Network Rail have written to town hall bosses over fears that the proximity of a proposed home for people with mental health issues to a train line presents a ‘risk to the rail network’.
Plans have been submitted to Tameside council seeking permission to build a new home for people with mental health problems at land off Rutland Street in Ashton-under-Lyne.
The supported housing scheme would cater for 20 people, with 16 self-contained flats and four bedsits, as well as staff living accommodation.
But Network Rail has formally raised issues with the proposals on behalf of the rail industry’s suicide prevention programme.
They argued that the scheme was placing vulnerable people near the railway line and close to Stalybridge train station, which presents a ‘risk to the rail network’.
Analysis of incidents on their rail lines since December 2017 had shown that more than 60 pc of people who had attempted to, or taken their own life had a history of mental health issues.
There have also been 84 objections to the plans from residents, with concerns over traffic, the size of the building and whether the site was appropriate for the type of supported housing.
And all three of the ward councillors had also formally objected.
Ward councillor Margaret Sidebottom addressed councillors to speak against the application.
She said: “It is fantastic that vulnerable people are given the opportunity for independent living.
“That said, we believe that next to a children’s play area and also next to a railway line is not the best location for this project.
“And in addition there are some quite significant traffic issues in that area and that street is used as a rat-run.”
“We have asked questions over the safety of future residents.
“We also understand that Network Rail have concerns over accommodation such as it is located next to a railway line and it is due to potential suicide risk.”
A collection of industrial buildings which are currently on the site would need to be demolished to allow for the construction of the new three-storey building.
The planning committee was shown a home-made 3D model of the neighbourhood by residents.
They said it demonstrated the new building would be ‘out of keeping’ with the surrounding houses, which are predominately two-storey.
Objector Michael Smith told the committee that a public meeting about the development had been attended by around 100 residents.
“The building is of such a sheer size, bulk and mass that it will dominate the residential landscape in a way that the current buildings do not,” he said.
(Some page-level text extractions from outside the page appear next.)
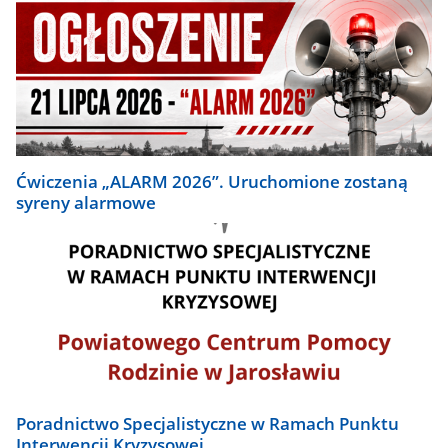
Ćwiczenia „ALARM 2026”. Uruchomione zostaną
syreny alarmowe
Poradnictwo Specjalistyczne w Ramach Punktu
Interwencji Kryzysowej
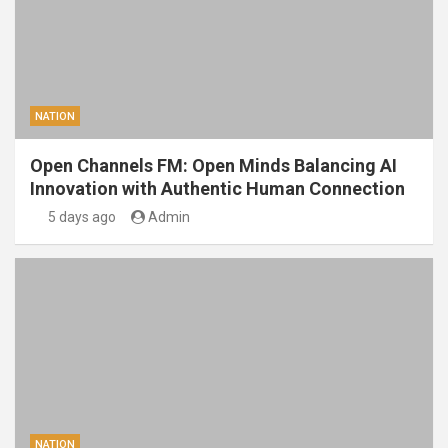
NATION
Open Channels FM: Open Minds Balancing AI
Innovation with Authentic Human Connection
5 days ago
Admin
NATION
Tameside council’s development manager Martyn Leigh said that Tameside and Glossop Clinical Commissioning Group (CCG) had written in support of the application.
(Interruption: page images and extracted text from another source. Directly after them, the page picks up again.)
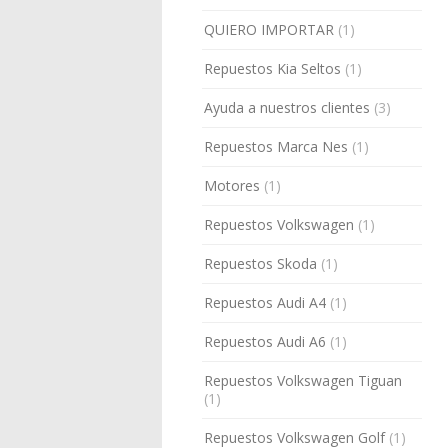
QUIERO IMPORTAR
(1)
Repuestos Kia Seltos
(1)
Ayuda a nuestros clientes
(3)
Repuestos Marca Nes
(1)
Motores
(1)
Repuestos Volkswagen
(1)
Repuestos Skoda
(1)
Repuestos Audi A4
(1)
Repuestos Audi A6
(1)
Repuestos Volkswagen Tiguan
(1)
Repuestos Volkswagen Golf
(1)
The CCG has a contract with the applicant, Richmond Fellowship, to provide supported accommodation in Tameside, which indicates there is a ‘clear demand’ for the scheme.
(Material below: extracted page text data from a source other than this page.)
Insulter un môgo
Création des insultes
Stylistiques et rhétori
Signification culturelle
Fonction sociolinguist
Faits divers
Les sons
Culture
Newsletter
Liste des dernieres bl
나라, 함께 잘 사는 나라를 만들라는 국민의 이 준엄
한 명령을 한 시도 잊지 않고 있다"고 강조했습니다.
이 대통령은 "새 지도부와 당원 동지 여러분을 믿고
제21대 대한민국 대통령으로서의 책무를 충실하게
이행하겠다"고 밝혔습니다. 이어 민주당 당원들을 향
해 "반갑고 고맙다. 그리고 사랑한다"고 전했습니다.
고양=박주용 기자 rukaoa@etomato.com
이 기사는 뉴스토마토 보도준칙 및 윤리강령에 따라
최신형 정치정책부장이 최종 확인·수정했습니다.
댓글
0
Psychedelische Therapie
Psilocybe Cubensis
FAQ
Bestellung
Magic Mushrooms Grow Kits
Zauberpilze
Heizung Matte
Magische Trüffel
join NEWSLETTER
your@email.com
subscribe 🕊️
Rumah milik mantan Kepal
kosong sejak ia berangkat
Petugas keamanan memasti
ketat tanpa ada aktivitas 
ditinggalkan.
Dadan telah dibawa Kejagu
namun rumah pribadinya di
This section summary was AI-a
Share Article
He added: “Officers have noted that this is a full time staffed accommodation and it also does propose a 2.4 metre high fence along the southern boundary which is the part of the site which is adjacent to the railway line.”
Speaking on behalf of the applicant, Sam Baird explained that Richmond Fellowship run three supported housing units in the borough, but that their current building on Manchester Road is ‘not fit for purpose’.
“Richmond Fellowship is a charitable organisation that specialises in providing support services for people with mental health needs and has a long-standing relationship with Tameside,” he said.
“Trained staff will be present on the site 24 hours a day who will be able to resolve any potential issues should they arise.
“We’ve taken great care to move the building back to respect the other properties.
“We believe the proposals will improve the appearance of Rutland Street which currently has derelict industrial buildings.
“The scheme has been through rigorous testing of design.”
A decision on the proposals was deferred to allow committee members to carry out a site visit.